FRASystem: fault tolerant system using agents in distributed computing systems

  • Authors:
  • Hwamin Lee;Doosoon Park;Heonchang Yu;Giyeol Lee

  • Affiliations:
  • Division of Computer Science and Engineering, Soonchunhyang University, Asan-si, Korea 336-745;Division of Computer Science and Engineering, Soonchunhyang University, Asan-si, Korea 336-745;Dept. of Computer Science Education, Korea University, Seoul, Korea;Research and Development Center, Saman Corporation, Anyang, Korea 431-050

  • Venue:
  • Cluster Computing
  • Year:
  • 2011

Quantified Score

Hi-index 0.00

Visualization

Abstract

In this paper, we present a fault tolerant and recovery system called FRASystem (Fault Tolerant & Recovery Agent System) using multi-agent in distributed computing systems. Previous rollback-recovery protocols were dependent on an inherent communication and an underlying operating system, which caused a decline of computing performance. We propose a rollback-recovery protocol that works independently on an operating system and leads to an increasing portability and extensibility. We define four types of agents: (1) a recovery agent performs a rollback-recovery protocol after a failure, (2) an information agent constructs domain knowledge as a rule of fault tolerance and information during a failure-free operation, (3) a facilitator agent controls the communication between agents, (4) a garbage collection agent performs garbage collection of the useless fault tolerance information.
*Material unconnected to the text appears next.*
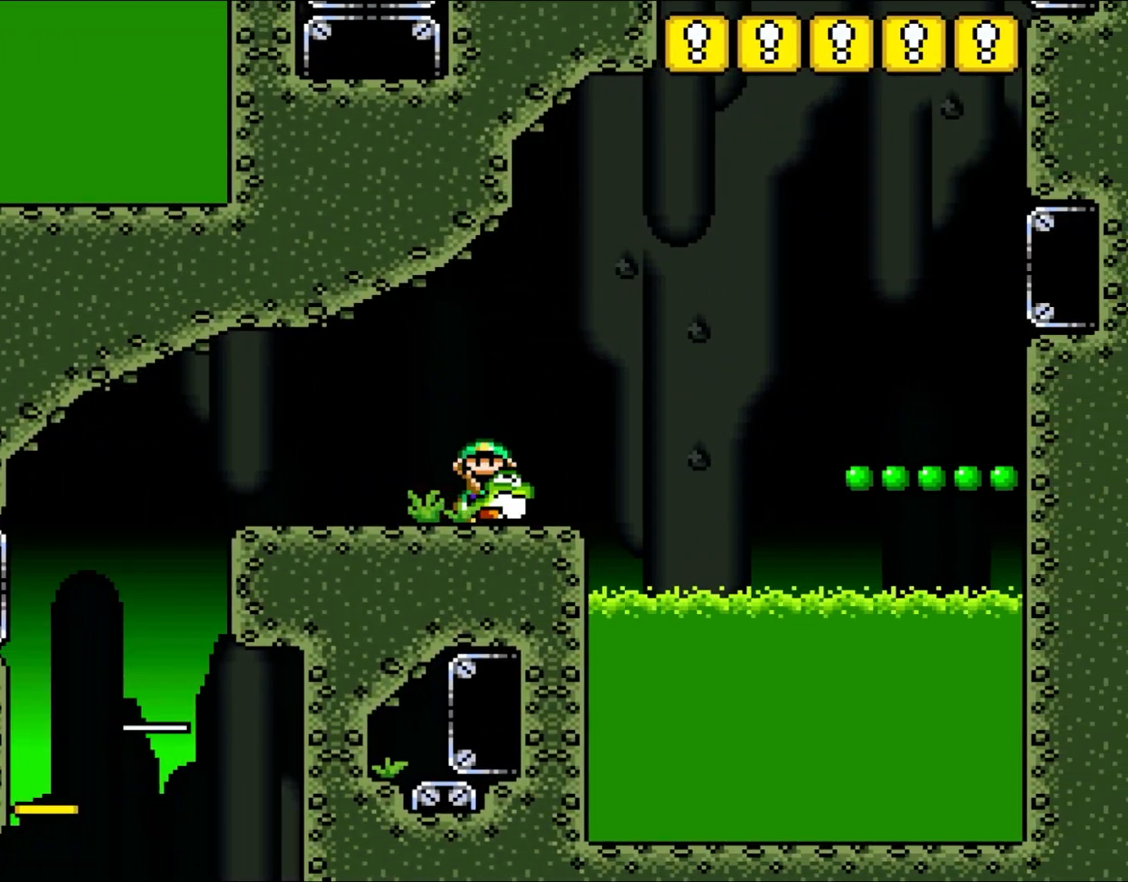
{"buttons": ["B", "Y", "DPAD_RIGHT"], "events": [[283, "B", "down"], [433, "B", "up"], [500, "B", "down"]]}
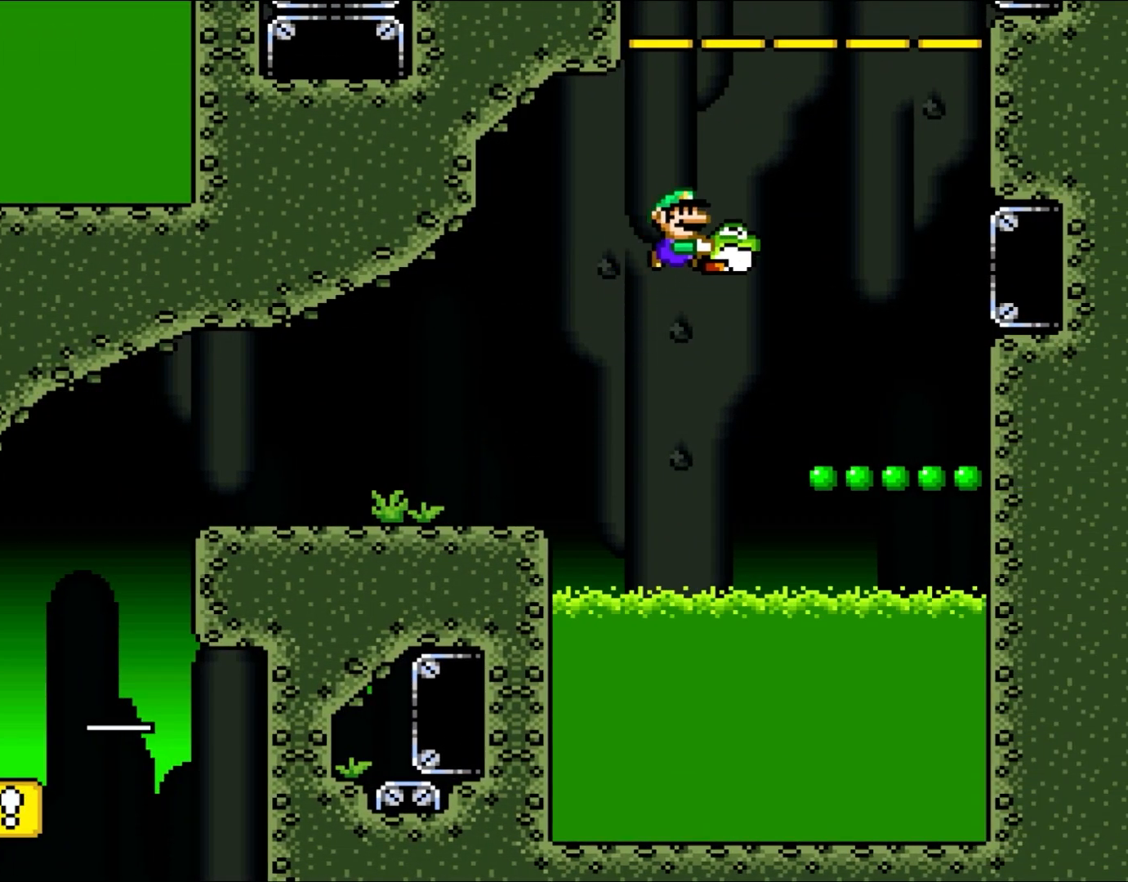
{"buttons": ["Y"], "events": [[200, "B", "up"], [300, "DPAD_UP", "down"], [333, "DPAD_LEFT", "down"], [333, "DPAD_RIGHT", "up"], [333, "DPAD_UP", "up"], [467, "DPAD_LEFT", "up"]]}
Since agent failures may lead to inconsistent states of a system and a domino effect, we propose an agent recovery algorithm. A garbage collection protocol addresses the performance degradation caused by the increment of saved fault tolerance information in a stable storage. We implemented a prototype of FRASystem using Java and CORBA and experimented the proposed rollback-recovery protocol. The simulations results indicate that the performance of our protocol is better than previous rollback-recovery protocols which use independent checkpointing and pessimistic message logging without using agents. Our contributions are as follows: (1) this is the first rollback-recovery protocol using agents, (2) FRASystem is not dependent on an operating system, and (3) FRASystem provides a portability and extensibility.